## Task goal
Please copy, exactly as they appear below, the lines from the one containing "196 272 6238" through the one containing "410 51 33219".

Spatial grounding data:
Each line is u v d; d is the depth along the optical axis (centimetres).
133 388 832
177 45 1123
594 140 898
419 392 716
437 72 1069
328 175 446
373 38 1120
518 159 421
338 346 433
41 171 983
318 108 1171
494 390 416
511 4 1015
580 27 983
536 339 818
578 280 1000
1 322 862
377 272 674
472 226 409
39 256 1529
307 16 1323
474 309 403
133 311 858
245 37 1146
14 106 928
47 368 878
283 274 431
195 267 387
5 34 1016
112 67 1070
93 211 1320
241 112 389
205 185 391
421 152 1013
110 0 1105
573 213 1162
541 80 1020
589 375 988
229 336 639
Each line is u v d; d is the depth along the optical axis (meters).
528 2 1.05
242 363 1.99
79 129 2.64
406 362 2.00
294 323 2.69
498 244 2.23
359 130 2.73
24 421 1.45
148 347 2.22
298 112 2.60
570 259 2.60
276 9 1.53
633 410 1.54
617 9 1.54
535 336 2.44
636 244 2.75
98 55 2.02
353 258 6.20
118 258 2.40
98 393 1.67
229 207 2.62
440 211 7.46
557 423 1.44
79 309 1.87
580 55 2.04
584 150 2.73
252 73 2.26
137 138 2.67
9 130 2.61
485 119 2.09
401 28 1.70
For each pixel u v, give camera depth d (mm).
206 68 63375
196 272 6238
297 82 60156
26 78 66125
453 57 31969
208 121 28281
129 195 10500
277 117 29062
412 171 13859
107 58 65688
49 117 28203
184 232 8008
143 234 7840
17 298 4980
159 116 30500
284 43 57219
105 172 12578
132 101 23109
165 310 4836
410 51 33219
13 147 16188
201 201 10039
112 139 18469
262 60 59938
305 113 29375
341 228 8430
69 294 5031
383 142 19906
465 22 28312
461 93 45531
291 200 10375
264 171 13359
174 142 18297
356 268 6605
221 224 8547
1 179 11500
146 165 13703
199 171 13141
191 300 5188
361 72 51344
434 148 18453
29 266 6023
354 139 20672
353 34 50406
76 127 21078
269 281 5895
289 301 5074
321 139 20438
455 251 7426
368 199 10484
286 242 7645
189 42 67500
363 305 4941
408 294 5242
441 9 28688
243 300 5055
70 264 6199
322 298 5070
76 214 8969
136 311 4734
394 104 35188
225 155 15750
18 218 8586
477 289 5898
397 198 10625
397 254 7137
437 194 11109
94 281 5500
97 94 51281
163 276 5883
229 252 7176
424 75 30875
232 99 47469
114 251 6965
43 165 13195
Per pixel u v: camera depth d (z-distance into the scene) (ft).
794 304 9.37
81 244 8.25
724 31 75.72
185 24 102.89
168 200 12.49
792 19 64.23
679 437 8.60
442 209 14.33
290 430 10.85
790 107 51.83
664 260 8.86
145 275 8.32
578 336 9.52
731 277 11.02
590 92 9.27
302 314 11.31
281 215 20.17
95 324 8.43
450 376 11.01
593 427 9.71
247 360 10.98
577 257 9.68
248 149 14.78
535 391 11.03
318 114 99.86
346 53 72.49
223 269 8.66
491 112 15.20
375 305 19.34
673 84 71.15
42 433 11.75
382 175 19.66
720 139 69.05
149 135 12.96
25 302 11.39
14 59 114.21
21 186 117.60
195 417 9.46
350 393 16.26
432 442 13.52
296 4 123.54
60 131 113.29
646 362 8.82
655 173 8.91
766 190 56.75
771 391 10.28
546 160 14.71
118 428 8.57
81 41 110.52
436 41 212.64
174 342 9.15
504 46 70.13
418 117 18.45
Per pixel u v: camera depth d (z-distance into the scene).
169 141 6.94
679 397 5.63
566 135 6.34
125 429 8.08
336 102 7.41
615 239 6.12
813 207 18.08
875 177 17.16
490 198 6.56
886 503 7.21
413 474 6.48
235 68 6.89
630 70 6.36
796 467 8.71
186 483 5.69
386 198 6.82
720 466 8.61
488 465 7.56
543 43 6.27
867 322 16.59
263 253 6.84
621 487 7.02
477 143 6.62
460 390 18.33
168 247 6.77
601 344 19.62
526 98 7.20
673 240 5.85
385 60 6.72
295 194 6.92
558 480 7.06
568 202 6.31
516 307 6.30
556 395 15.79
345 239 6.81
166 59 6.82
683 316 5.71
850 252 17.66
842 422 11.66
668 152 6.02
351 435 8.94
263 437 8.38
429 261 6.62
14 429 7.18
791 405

## Response area
196 272 6238
297 82 60156
26 78 66125
453 57 31969
208 121 28281
129 195 10500
277 117 29062
412 171 13859
107 58 65688
49 117 28203
184 232 8008
143 234 7840
17 298 4980
159 116 30500
284 43 57219
105 172 12578
132 101 23109
165 310 4836
410 51 33219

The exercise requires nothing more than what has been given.